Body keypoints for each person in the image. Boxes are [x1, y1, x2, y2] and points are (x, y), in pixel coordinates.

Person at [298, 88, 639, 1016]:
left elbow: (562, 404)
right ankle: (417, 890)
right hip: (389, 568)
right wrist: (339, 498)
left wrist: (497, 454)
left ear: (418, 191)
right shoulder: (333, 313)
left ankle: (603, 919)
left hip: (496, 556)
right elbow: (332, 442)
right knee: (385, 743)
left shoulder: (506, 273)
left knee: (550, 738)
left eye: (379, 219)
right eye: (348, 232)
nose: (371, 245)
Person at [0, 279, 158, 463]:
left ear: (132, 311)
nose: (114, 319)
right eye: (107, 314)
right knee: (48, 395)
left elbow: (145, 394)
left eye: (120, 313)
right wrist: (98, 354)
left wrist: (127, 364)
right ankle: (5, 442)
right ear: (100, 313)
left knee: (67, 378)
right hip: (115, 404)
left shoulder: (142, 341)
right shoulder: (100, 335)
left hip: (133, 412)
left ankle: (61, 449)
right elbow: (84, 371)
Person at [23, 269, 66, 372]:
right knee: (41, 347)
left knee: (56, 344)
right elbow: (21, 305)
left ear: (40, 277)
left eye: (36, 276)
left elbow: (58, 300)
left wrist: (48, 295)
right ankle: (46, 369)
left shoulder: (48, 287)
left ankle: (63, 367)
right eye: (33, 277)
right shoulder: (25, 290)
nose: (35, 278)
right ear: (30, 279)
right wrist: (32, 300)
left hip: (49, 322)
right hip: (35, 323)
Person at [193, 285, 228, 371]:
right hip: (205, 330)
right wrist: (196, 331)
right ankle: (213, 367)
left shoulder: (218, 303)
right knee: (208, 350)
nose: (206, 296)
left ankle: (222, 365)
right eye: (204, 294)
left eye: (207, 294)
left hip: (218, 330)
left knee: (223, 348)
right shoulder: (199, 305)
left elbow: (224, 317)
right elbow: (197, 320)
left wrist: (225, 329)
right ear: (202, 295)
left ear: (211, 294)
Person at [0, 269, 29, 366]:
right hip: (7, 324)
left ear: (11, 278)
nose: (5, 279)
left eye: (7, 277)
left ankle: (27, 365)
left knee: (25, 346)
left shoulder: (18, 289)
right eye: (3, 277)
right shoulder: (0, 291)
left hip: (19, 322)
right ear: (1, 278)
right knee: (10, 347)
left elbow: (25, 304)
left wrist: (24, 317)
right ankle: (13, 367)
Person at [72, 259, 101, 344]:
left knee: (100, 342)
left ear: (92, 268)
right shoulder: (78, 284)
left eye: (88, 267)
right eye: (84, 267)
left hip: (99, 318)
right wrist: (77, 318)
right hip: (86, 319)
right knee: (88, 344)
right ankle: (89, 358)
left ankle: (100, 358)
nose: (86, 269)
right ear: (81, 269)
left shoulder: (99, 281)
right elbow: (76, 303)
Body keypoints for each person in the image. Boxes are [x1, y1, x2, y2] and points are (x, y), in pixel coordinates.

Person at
==========
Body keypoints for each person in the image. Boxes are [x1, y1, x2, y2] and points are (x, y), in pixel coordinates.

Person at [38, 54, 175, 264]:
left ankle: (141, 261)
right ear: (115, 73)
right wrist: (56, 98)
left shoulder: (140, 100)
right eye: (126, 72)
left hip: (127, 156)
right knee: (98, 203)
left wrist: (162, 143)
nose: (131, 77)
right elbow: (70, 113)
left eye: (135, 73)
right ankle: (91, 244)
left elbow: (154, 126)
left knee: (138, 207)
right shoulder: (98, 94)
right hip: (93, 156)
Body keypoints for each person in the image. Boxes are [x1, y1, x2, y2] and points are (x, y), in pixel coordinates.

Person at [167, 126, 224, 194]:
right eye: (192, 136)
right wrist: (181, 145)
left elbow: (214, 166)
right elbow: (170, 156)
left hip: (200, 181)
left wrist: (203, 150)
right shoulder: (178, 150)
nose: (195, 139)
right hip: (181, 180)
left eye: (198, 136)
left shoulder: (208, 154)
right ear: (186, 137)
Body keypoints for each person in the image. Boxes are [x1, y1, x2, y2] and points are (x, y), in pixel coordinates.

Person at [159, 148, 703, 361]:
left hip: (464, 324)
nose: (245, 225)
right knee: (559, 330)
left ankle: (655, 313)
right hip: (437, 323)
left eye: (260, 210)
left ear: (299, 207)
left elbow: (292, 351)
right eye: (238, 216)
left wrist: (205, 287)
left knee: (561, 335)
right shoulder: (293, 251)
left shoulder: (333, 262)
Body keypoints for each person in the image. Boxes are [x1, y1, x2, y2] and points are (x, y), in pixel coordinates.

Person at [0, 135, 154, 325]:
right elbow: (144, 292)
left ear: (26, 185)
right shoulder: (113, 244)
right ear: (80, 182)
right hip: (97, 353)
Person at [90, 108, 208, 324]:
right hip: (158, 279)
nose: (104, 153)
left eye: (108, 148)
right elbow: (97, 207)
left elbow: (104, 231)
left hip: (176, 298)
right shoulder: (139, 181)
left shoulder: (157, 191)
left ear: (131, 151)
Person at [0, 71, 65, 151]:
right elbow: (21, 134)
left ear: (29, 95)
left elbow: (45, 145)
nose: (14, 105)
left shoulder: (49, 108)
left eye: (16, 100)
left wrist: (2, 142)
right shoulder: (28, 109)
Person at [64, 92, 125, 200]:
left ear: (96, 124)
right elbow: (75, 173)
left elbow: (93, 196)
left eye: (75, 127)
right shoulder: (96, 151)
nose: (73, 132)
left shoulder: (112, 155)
==========
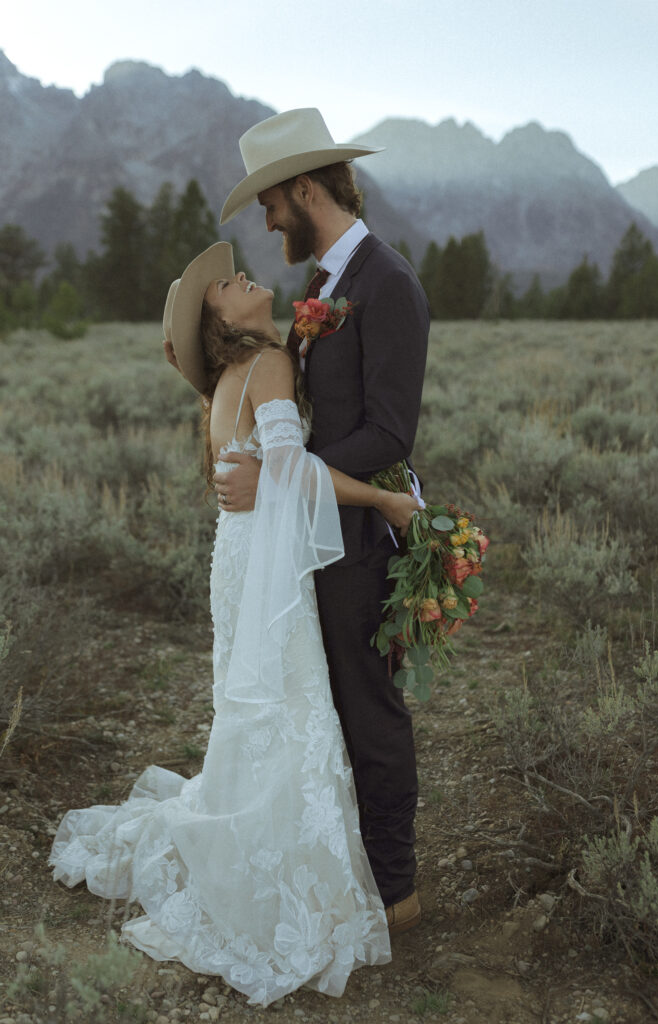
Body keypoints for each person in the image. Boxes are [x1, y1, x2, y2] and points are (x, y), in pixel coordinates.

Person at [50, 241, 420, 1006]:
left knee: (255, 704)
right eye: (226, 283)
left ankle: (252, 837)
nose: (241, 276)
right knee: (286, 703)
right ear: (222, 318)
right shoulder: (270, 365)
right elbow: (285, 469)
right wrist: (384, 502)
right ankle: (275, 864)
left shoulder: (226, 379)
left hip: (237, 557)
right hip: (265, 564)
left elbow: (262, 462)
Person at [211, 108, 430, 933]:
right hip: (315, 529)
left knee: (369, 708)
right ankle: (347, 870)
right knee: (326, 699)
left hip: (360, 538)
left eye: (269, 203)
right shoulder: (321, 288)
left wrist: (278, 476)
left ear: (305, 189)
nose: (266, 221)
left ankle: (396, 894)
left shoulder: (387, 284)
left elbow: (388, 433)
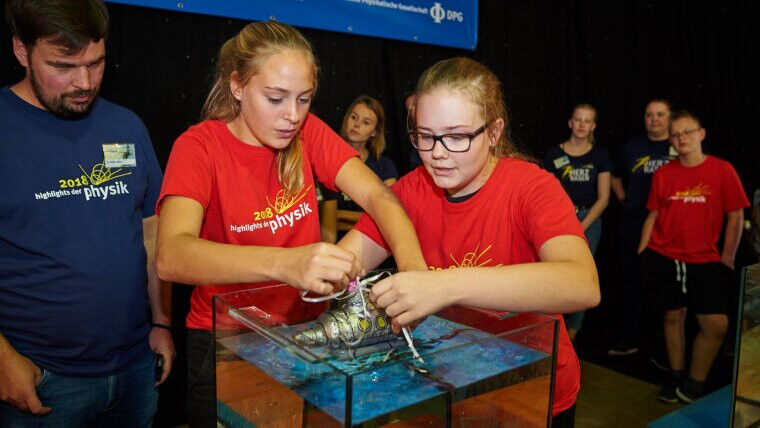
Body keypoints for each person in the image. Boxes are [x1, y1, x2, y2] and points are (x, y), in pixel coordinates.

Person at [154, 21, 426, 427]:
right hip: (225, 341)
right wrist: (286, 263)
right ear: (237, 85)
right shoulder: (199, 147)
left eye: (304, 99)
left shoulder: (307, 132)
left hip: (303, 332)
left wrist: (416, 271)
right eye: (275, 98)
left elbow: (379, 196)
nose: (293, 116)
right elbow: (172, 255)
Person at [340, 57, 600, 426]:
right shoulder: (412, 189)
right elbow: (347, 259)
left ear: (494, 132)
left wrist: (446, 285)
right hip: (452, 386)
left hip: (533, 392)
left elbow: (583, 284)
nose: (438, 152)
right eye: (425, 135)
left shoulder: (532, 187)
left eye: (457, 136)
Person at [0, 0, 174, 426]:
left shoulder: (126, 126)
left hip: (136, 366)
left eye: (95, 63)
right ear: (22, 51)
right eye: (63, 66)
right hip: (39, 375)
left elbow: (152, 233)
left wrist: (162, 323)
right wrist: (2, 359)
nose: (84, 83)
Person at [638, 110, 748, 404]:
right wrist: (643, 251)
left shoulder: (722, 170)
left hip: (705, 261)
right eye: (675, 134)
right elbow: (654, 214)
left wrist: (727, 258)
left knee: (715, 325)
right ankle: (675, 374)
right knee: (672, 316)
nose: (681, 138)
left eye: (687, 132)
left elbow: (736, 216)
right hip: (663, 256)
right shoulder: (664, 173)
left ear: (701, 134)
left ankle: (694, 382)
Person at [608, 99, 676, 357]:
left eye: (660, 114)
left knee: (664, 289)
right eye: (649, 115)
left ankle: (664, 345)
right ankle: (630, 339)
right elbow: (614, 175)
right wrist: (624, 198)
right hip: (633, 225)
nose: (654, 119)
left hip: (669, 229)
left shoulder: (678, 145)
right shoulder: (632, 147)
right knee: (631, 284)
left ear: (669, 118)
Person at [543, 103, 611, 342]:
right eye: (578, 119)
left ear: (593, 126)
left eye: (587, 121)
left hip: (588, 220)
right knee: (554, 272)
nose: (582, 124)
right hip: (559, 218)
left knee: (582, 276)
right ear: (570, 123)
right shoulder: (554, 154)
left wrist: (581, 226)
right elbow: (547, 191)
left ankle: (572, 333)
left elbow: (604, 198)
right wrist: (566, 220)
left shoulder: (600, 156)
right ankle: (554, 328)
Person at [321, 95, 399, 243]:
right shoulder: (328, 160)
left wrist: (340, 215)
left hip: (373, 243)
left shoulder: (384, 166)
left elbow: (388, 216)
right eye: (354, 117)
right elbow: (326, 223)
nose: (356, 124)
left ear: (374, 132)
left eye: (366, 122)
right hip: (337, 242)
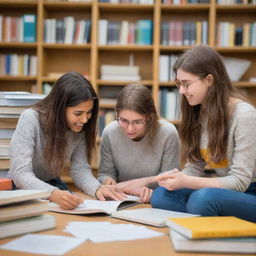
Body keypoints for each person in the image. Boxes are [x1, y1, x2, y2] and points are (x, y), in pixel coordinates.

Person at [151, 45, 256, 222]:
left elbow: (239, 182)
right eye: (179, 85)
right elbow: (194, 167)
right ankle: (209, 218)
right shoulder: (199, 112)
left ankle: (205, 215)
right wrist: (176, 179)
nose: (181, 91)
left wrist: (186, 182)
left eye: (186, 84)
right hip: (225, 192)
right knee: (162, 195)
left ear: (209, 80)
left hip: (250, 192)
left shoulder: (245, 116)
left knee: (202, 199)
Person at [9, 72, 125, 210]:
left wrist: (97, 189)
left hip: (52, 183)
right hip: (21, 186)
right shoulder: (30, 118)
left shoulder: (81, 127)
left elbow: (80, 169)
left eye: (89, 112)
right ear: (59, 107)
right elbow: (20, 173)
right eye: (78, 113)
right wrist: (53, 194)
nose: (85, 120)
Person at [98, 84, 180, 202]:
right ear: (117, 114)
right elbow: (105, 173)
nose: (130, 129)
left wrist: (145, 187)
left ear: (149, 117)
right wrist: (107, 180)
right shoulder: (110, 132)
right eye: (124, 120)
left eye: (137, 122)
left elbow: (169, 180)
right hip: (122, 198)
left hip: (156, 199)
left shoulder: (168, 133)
==========
## Exercise description
Only the lines from the one containing "right shoulder: (333, 313)" through the one containing "right elbow: (21, 305)" are to be retyped, both boundary lines included, with no other material.

## Output for this task
right shoulder: (333, 313)
left ankle: (603, 919)
left hip: (496, 556)
right elbow: (332, 442)
right knee: (385, 743)
left shoulder: (506, 273)
left knee: (550, 738)
left eye: (379, 219)
right eye: (348, 232)
nose: (371, 245)
Person at [0, 279, 158, 463]:
left ear: (132, 311)
nose: (114, 319)
right eye: (107, 314)
right knee: (48, 395)
left elbow: (145, 394)
left eye: (120, 313)
right wrist: (98, 354)
left wrist: (127, 364)
right ankle: (5, 442)
right ear: (100, 313)
left knee: (67, 378)
right hip: (115, 404)
left shoulder: (142, 341)
right shoulder: (100, 335)
left hip: (133, 412)
left ankle: (61, 449)
right elbow: (84, 371)
Person at [23, 269, 66, 372]:
right knee: (41, 347)
left knee: (56, 344)
right elbow: (21, 305)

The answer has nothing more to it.